■ **Task item**:
Write out, word for word, the part of the Mahout post below between "The final goal" and "the following example.", inclusive.

Washing machines - Mahout algorithm advice

[Zoltán Tóth-Czifra <tc...@tcz.hu>]

Hi,

I posted this on stack overflow, but I've been informed that the mailing
list is the appropriate forum to ask questions like this.

What I need is actually just a hint where I can start, as I'm not sure
which direction to go. Although this is not a classic machine learning
problem, AFAIK Mahout is not only for those. I was thinking it's an
appropriate tool, because I work with a large set of data and the output
has similar characteristics than a classic Mahout job. I think a problem
below can be implemented with MapReduce, but I don't know if there is any
existing, similar algorithm. I need this to be scalable, that's why I think
the Mahout on top of Hadoop's MapReduce power could be an appropriate
solution.

Quickly what I want to do is:

The final goal is to define one scalar (a "score") of each one of a set of
entities based on some "known" entities. The entities interact with each
other, known scores influence and define the unknown ones. You can imagine
with the following example.

I have a lot if white clothes and a few pieces of colorful ones; red, blue,
green... I put them into the washing machine. I want to know what colors
the white ones will get after the wash.

Things to take into account:

   - we make a series of washing with different "actors"... some clothes
   are washed in the 1st and 3rd washing, some of them only in the 2nd, some
   of them are washed in all
   - in consecutive washes the clothes that were white before but now
   colored also influence the rest, but not as strong (as they are not as
   colored)

■ **Data extract**:
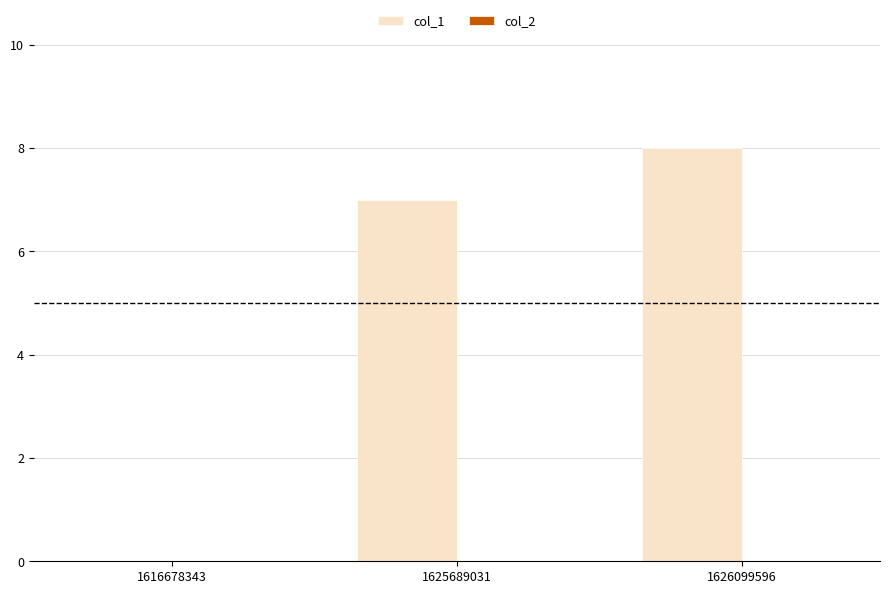

What is the sum of the values at 1625689031 and 1626099596?

15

■ **Your response**:
The final goal is to define one scalar (a "score") of each one of a set of
entities based on some "known" entities. The entities interact with each
other, known scores influence and define the unknown ones. You can imagine
with the following example.